Nurse coordinator Karen Elmendorf said out of the 140 children currently enrolled, about one-third receive home-based services because they are too ill or medically fragile to come to the school.

For Maren Eng this personalized, compassionate care made a huge difference. Molly is almost 3, and while she still has a feeding tube, she’s making great strides in the weaning process. Eng said, “She’s doing wonderfully.”

Early intervention is crucial when dealing with all types of developmental disabilities. Children are assessed by medical professionals and given an individualized family service plan. The staff works in teams composed of a special education teacher and physical, occupational and speech therapists.

“Everybody is so calm and supportive,” said Heather Notske. Her daughter, Julia, was diagnosed with Pierre-Robin Sequence shortly after birth. This congenital condition is characterized by an underdeveloped lower jaw and a cleft palate, resulting in breathing and eating issues. For parents dealing with unexpected trauma, the staff at the Guilds’ School can be a lifeline. “Everything is so matter of fact,” said Notske. “They don’t think Julia is a freak or weird.”

Notske’s experience mirrors the philosophy of Elmendorf. She said the families have already heard about what their child cannot do, but the staff at the school focuses on what their child can do.

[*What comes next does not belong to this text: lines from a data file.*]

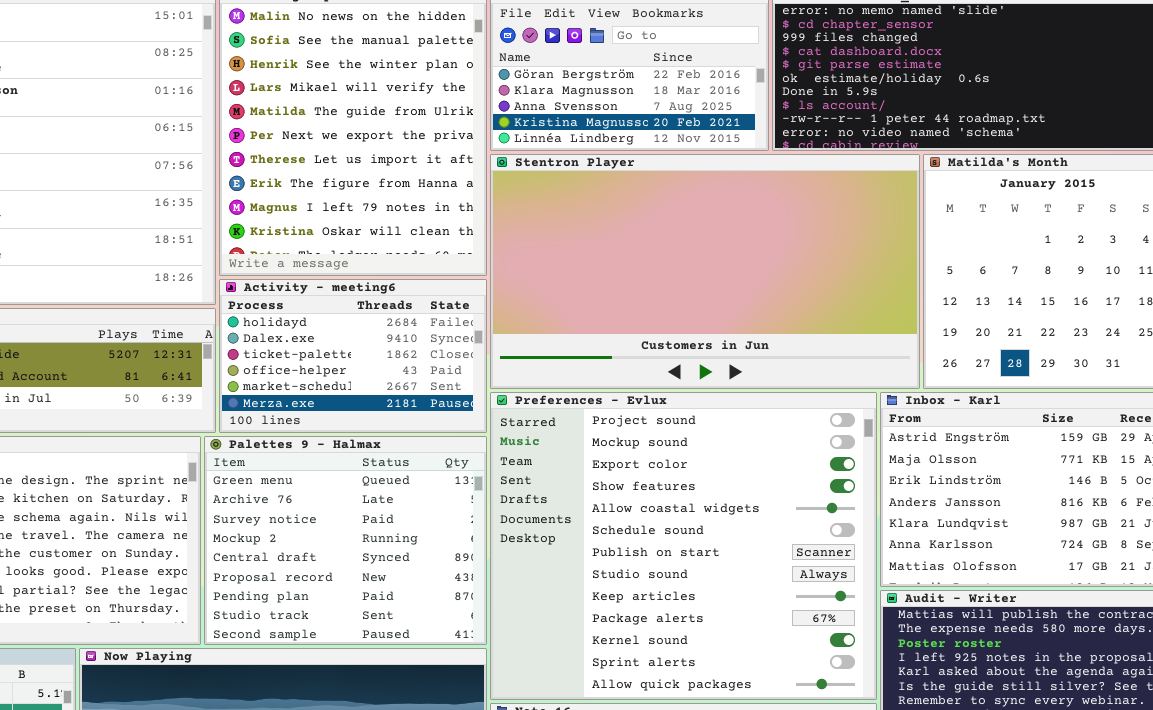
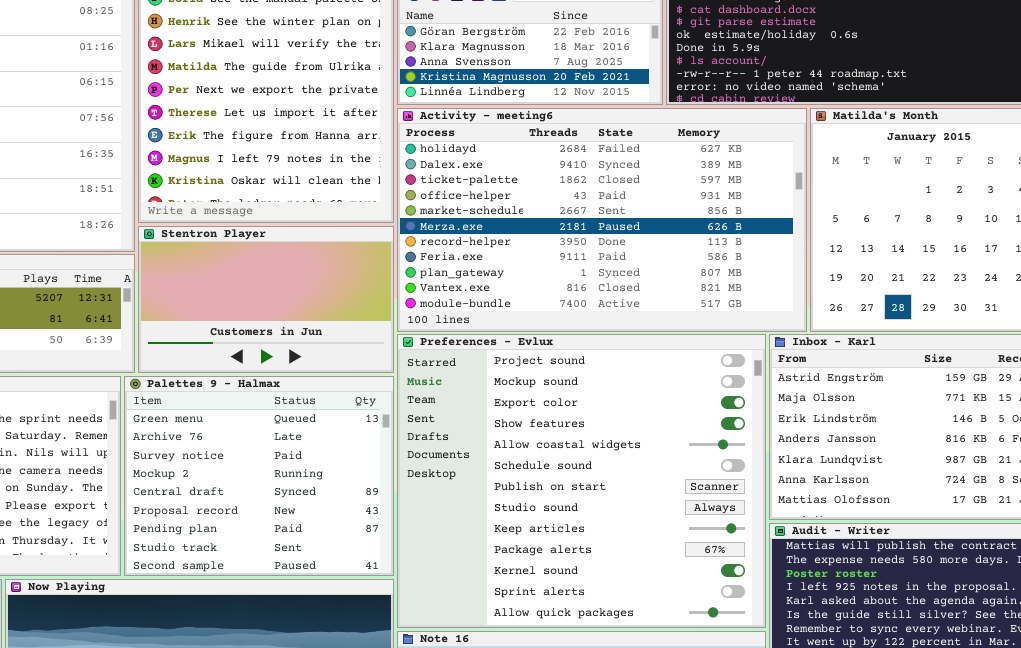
Stentron Player: [490,154,920,389] -> [138,226,394,373], moved, resized
Activity - meeting6: [219,279,487,433] -> [397,108,807,332], moved, resized

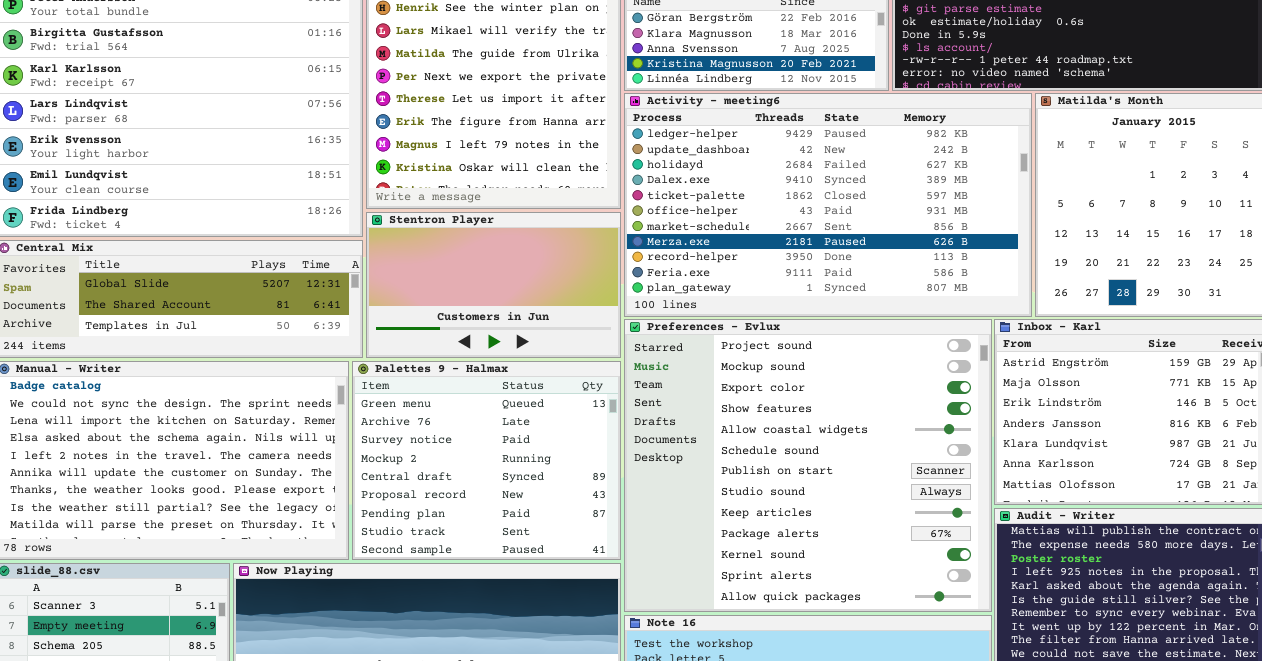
Activity - meeting6: [397,108,807,332] -> [624,93,1032,317], scrolled up 2 rows

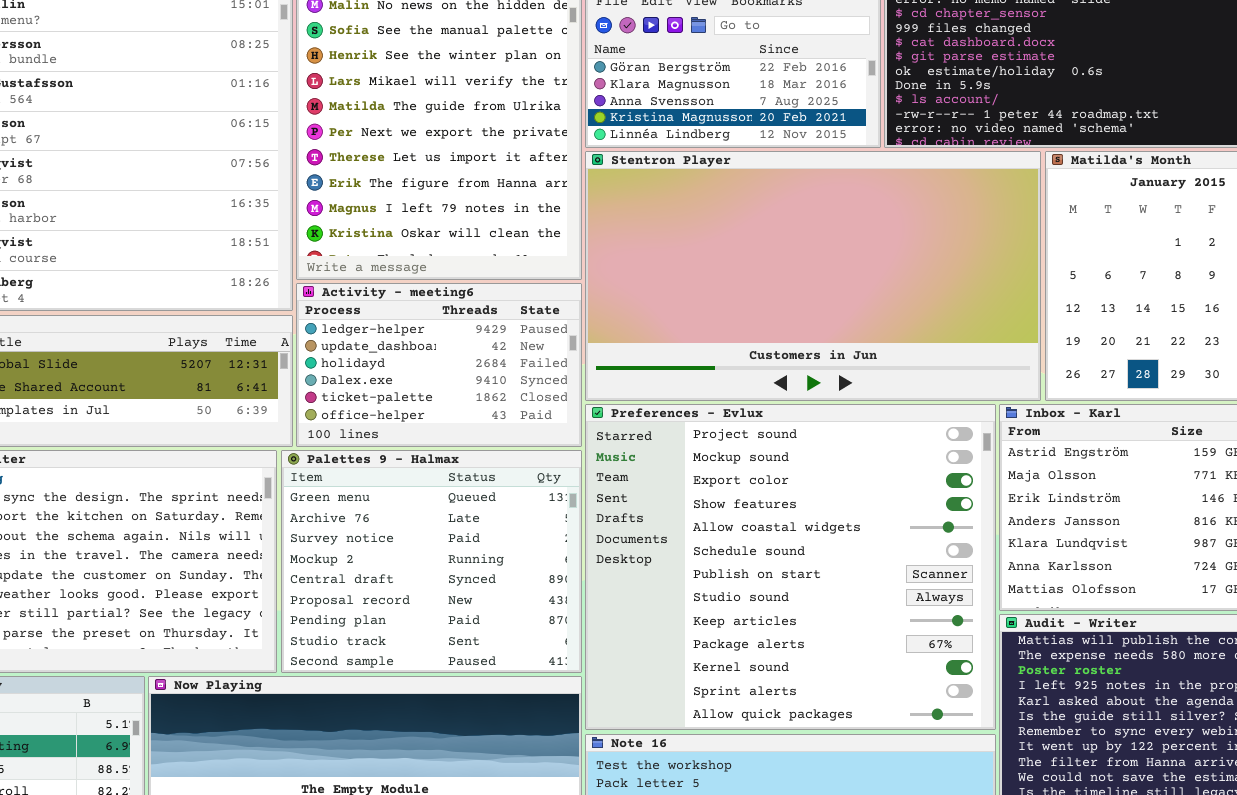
Activity - meeting6: [624,93,1032,317] -> [296,283,582,447], moved, resized
Stentron Player: [366,212,621,358] -> [585,151,1041,401], moved, resized

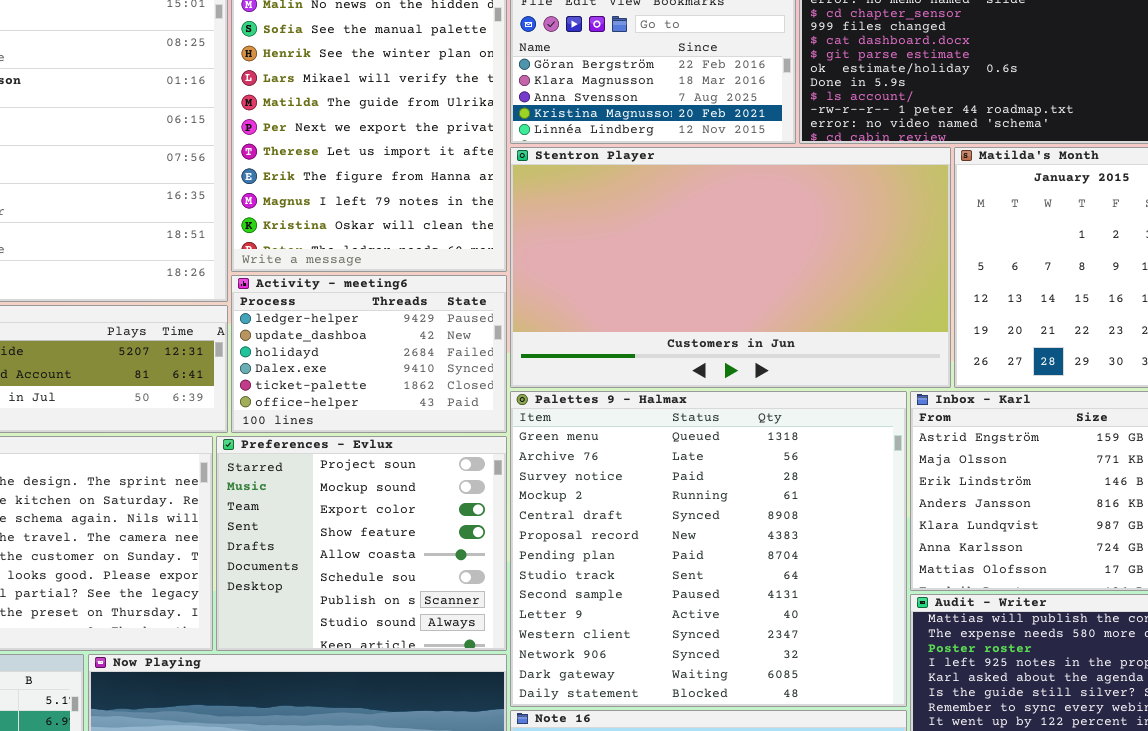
Preferences - Evlux: [585,404,996,730] -> [216,436,507,651], moved, resized
Palettes 9 - Halmax: [281,450,582,673] -> [510,391,907,707], moved, resized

Juila and Molly are just two examples of success stories here. But a visit to the school shows many other stories in the making. On a recent afternoon in the 2- and 3-year-old classroom, Riley sat in a highchair and enjoyed a lollipop with the encouragement of his speech pathologist. For most kids eating a sucker would simply be a welcome treat, but Riley has delayed speech. He mimicked the pathologist, sticking out his tongue and taking exaggerated licks at his treat. These exercises are helping him learn to formulate sounds. Later, in front of a computer he growled when the picture of a bear appeared.

Ella Bode, 2  1/2 , sat with a group of friends in front of another computer screen. “We moved from Texas to be here because of the Guilds’ School,” said her mom, Kacey Bode. “She had a lot of catching up to do with speech.”

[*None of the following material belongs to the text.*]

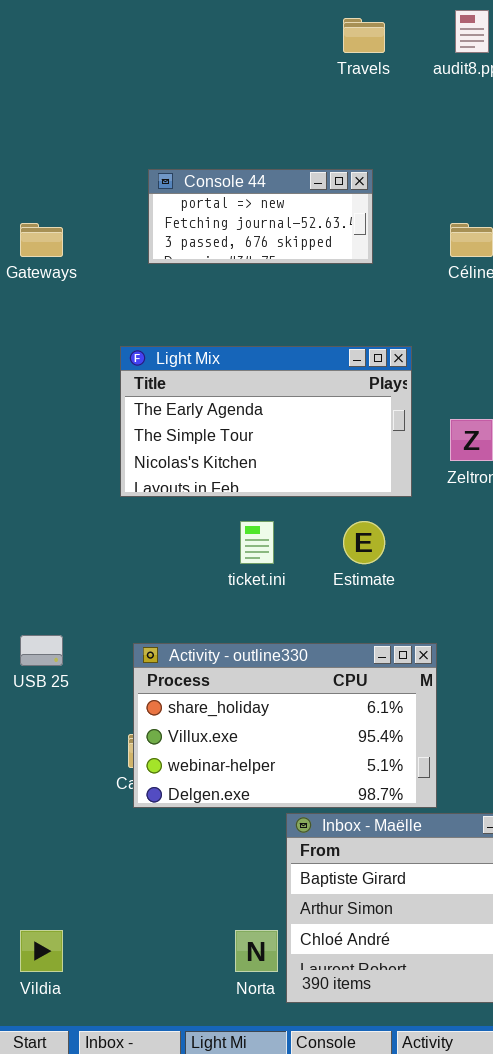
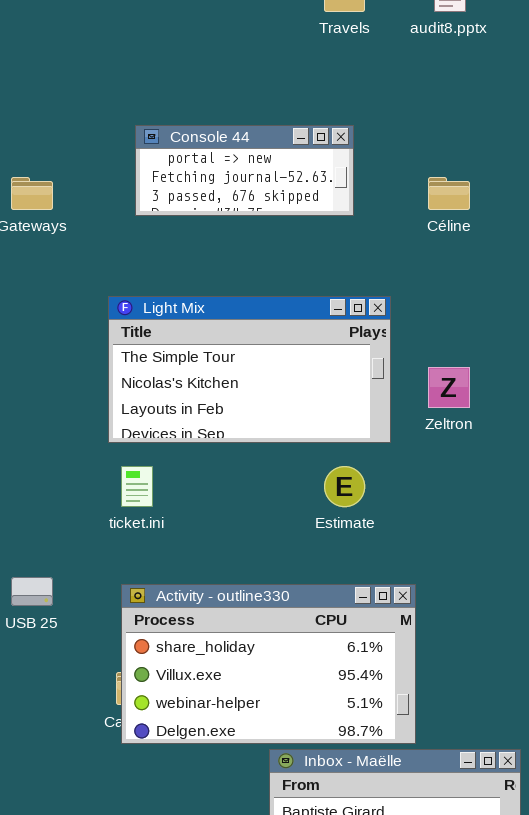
Light Mix: [120,346,412,497] -> [108,296,391,443], scrolled down 1 row
ticket.ini: [240,521,274,564] -> [121,466,153,507], moved

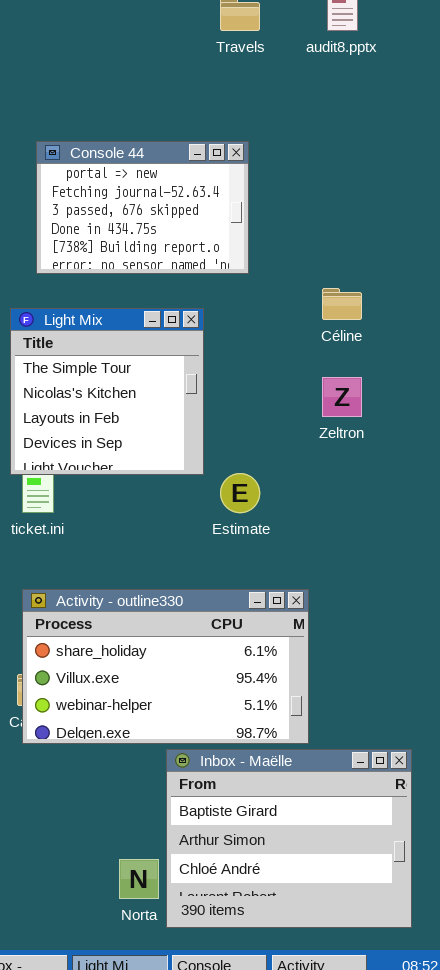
Console 44: [135,125,354,216] -> [36,141,249,274], resized
Céline: [428,177,470,210] -> [322,288,362,320], moved
Light Mix: [108,296,391,443] -> [10,308,204,475], resized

The move has been worth it for the Bode family. “She’s really come alive,” said Bode, who went on to explain Ella’s love for the Guilds’ School. When it’s time to go home, Ella lets everyone know how she feels about saying goodbye. “She screams,” Kacey said. “She doesn’t want to leave!”

Kathaleen Cassels has seen her daughter make amazing progress as well. Gabby, 2  1/2 , has a rare genetic condition called Williams Syndrome. Cassels said her daughter came to the school unable to sit up on her own, not walking or talking and not eating solid food. That was more than a year ago. “Now, she’s walking, running, jumping, climbing and eating pancakes and waffles,” Cassels said, laughing. She added that the support system she found at the Guilds’ School has been invaluable to her. “They’re therapists, for me!” she said.

The good news is 15 to 20 percent of kids who graduate from the school will be “fixed,” according to Elmendorf. But the bad news is there are far more children who need services than the Guilds’ School is able to help.

“We can only serve 40 percent of the eligible kids in this county,” said executive director Dick Boysen. “The need went way up, but the funding didn’t.”

While much of the funding is provided through the state of Washington, the Guilds’ School must raise one-third of its support through private donations.

One of the most visible fundraisers the school conducts is the Kids for Kids Penny Drive, an event that kicks off in the fall and culminates April 25 on the school’s Community Day. Containers for coins are placed in 60 schools throughout the Spokane area, as well as in local businesses. On April 25 the containers will be collected at sites throughout the city and then taken to the school, where volunteers sort them. Boysen said, “Last year volunteers sorted 9 tons of coins in our gym.”

And after 30 years of working with these kids, Boysen’s eyes still fill with tears when he talks about them. “There’s great hope for these children,” he said.

Heather Notske agreed. “We didn’t ask for or anticipate having a child with special needs,” she said, and her voice grew thick with emotion. “But we feel like we’ve been given a gift for reason. Julia made us rethink what’s really important.”